Africa is witnessing a gradual shift towards massive investment in Information and Communications Technology (ICT), thanks to the role of policymakers who are pushing for full regulatory reform for ICTs. Many African leaders have realised that, for any meaningful economic development to occur, technology has to play its part. But the free flow of investment in the sector was slowed down last year, owing to the global economic downturn, which forced many African countries to cut spending in some sectors and prioritise the most urgent areas. The question as to whether Africa should continue to invest in ICTs was raised at this year’s eLearning conference debate in the Zambian capital, Lusaka.
By Talent Ng’andwe
The debate, chaired by former British parliamentarian Dr Harold Elletson of the New Security Foundation, UK, and Dr Katherine Getao from NEPAD on the last day of the conference, centred on the following motion:
“Despite the global financial crisis, Africa must continue to invest in ICTs for education, and 1:1 computing provides the most affordable, educationally rich computing solution.”
The two opposing panels comprised Richard Niyonkuru, Monitoring and Education Advisor for ICT Projects for the Rwanda Ministry of Education, and David Cavallo, Vice President for Learning at the One Laptop per Child project, USA, on the proposing side, and Alex Twinomugisha, Global e-Schools and Communities Initiative (GeSCI), Kenya, and Anthony Bloome, USAID, USA, on the opposing side.
In his opening speech, Richard Niyonkuru argued that Africa must continue to invest in technologies for education.
“ICTs are lifetime opportunities which are knocking on African doors, and as a continent we should not miss this opportunity“, he said, before going on to explain that ICTs in education should not be considered a luxury, as has been the case in the past, but should be regarded as commodities or public goods, since they allow the benefits of the information revolution to be harvested.
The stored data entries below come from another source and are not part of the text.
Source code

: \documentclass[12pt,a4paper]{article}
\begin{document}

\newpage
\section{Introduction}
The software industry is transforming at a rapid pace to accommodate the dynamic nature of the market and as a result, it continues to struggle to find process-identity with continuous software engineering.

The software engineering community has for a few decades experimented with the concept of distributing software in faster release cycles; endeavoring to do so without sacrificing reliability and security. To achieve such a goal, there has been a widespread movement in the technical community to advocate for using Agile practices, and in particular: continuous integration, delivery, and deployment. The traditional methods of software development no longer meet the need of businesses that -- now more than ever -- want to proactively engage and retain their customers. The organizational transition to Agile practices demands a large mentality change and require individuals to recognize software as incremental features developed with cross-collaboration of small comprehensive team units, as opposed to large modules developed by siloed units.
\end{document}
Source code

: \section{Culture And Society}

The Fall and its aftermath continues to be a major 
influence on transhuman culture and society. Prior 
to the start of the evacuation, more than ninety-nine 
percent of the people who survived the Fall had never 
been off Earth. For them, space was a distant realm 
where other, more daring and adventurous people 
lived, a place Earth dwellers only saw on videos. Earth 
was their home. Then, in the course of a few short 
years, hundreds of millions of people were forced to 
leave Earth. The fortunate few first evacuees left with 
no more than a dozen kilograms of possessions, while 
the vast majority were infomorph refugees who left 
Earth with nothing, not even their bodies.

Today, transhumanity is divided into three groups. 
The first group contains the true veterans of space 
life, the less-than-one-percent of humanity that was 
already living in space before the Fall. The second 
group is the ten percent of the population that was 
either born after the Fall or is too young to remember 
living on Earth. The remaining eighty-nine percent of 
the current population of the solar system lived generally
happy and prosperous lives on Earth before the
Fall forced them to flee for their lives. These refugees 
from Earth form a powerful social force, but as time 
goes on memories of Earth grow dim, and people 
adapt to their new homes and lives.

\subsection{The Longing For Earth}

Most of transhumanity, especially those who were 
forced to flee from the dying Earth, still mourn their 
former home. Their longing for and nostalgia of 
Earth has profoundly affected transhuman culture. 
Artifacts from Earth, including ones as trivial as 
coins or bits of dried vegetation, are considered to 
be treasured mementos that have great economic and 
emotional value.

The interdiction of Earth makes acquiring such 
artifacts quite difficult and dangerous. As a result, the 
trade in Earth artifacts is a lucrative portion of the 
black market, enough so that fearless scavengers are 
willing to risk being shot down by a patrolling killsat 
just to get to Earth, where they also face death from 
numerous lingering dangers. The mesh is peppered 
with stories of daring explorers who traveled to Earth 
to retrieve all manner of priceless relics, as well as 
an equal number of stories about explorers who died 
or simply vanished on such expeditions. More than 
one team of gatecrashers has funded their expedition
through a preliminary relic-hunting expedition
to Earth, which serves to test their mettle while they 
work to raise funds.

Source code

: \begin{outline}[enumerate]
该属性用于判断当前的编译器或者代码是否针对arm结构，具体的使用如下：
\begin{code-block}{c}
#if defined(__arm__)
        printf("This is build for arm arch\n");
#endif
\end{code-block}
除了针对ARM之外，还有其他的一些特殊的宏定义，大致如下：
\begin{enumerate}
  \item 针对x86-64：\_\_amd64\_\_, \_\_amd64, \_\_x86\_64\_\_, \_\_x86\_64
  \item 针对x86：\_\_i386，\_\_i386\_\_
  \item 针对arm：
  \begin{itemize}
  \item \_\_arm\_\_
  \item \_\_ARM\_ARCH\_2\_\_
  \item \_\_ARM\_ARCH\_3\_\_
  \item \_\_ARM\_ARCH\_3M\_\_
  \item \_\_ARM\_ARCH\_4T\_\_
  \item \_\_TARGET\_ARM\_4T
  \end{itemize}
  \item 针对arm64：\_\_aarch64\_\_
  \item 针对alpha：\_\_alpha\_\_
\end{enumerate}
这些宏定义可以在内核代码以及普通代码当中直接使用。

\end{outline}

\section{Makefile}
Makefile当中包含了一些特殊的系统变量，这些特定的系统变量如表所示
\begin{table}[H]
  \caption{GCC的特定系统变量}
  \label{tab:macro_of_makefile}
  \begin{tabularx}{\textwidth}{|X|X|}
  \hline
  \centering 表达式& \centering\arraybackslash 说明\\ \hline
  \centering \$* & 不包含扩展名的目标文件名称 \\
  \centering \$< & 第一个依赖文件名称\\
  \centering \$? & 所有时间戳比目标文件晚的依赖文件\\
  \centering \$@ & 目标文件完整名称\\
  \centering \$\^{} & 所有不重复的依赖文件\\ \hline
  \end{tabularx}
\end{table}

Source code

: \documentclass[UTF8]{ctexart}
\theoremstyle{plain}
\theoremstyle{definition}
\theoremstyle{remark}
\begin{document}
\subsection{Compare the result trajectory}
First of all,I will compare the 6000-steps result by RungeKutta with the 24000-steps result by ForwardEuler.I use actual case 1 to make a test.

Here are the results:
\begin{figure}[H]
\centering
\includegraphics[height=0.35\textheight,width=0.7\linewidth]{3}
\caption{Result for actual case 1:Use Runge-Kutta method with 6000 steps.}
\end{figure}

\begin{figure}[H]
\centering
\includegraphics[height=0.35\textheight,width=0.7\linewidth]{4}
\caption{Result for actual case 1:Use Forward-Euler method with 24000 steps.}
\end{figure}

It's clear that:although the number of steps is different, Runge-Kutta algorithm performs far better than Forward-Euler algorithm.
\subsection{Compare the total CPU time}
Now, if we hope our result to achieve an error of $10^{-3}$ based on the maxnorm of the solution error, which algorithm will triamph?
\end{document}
The audience backed his argument that in terms of ICTs in education, the emphasis should not be on computers and software deployed in schools but rather on revolutionising and re-engineering education systems so that they provide a service to the new society.
His views were supported by David Cavallo who added that the education system in Africa needed appropriate technologies suitable to its culture and environment.
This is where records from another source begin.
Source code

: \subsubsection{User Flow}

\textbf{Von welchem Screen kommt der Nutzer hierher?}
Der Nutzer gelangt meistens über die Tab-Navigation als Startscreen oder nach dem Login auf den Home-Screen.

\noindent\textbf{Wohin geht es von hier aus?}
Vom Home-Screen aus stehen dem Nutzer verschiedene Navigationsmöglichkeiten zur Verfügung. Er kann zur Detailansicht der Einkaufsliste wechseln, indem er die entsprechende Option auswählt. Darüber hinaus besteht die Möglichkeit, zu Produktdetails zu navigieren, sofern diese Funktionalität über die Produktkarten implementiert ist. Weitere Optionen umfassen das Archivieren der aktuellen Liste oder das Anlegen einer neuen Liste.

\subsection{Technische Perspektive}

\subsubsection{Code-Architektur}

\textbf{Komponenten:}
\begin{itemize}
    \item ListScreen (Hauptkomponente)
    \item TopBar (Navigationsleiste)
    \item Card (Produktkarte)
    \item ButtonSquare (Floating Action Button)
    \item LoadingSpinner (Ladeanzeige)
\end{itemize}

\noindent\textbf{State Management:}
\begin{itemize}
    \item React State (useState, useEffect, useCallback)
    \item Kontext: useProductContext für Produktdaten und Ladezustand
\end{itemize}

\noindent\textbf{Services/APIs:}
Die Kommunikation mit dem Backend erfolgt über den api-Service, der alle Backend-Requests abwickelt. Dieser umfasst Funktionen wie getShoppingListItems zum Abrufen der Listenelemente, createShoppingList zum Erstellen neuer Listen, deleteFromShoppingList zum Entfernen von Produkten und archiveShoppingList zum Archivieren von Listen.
Much to the amusement of the audience, Alex Twinomugisha interjected, saying that we do not need massive investment in technology at the expense of poor road networks, unreliable energy and the fight against diseases such as HIV/AIDS. “We have come this far without technology, we have proven that we can achieve our educational goals without technology,“ he said.
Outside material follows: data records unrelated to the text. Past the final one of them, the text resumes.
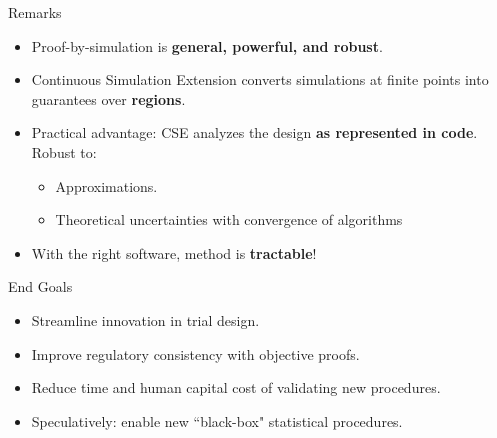 \begin{frame}{Remarks}
\begin{itemize}
    \item Proof-by-simulation is \textbf{general, powerful, and robust}.
    \item Continuous Simulation Extension converts
        simulations at finite points
        into guarantees over \textbf{regions}.

    \item Practical advantage: CSE analyzes the design 
        \textbf{as represented in code}. Robust to:
        \begin{itemize}
            \item Approximations.
            \item Theoretical uncertainties with convergence of algorithms
        \end{itemize}
    \item With the right software, method is \textbf{tractable}!
\end{itemize} 
\end{frame}

\begin{frame}{End Goals}
\begin{itemize}
    \item Streamline innovation in trial design.
    \item Improve regulatory consistency with objective proofs.
    \item Reduce time and human capital cost of validating new procedures.
    \item Speculatively: enable new ``black-box" statistical procedures.
\end{itemize}
\end{frame}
Alex Twinomugisha said he believed that Africa should focus on one-to-one solutions for teachers, who are fundamental to the development of education. Teacher development is vital, he said.
Anthony Bloome agreed with Alex Twinomugisha, saying that investment in ICT for education at this stage, when Africa is struggling to recover from the global economic downturn, is not practicable and is very costly. “My concern is that without greater reform efforts, ICT for Education initiatives will not get past the pilot stages and will not be more widely integrated, so that wider education reform efforts will not get the support they need,” he said.
However, such investments in education, if any, should be contextualised by significant improvements in terms of quality educational reforms in policy, curriculum development, professional development for teachers and administrators and focusing on student achievement.
The debate intensified when members of the audience were given an opportunity to express their views. There was plenty of lively confrontation and a couple of tense of exchanges.
Bernard Appiah from the International Network for the Availability of Scientific Publications, USA, accused major players in the ICT sectors of dumping technology in Africa. James Uhomoibhi from the UK responded by saying that people should not portray every technology for Africa as bad. He cited examples of mobile phone technology, which is helping to improve education in Africa’s health sector.
In conclusion, the proposing side was unable to convince the audience of the role that ICT can play in enhancing education in Africa and failed to explain adequately the costs associated with the introduction of technology.
The opposing side was quick to take advantage and capitalise on such weaknesses.
Mr Elletson, the Chairman, put the motion to a vote by a show of hands. The opposition had the majority and emerged as winners of the debate.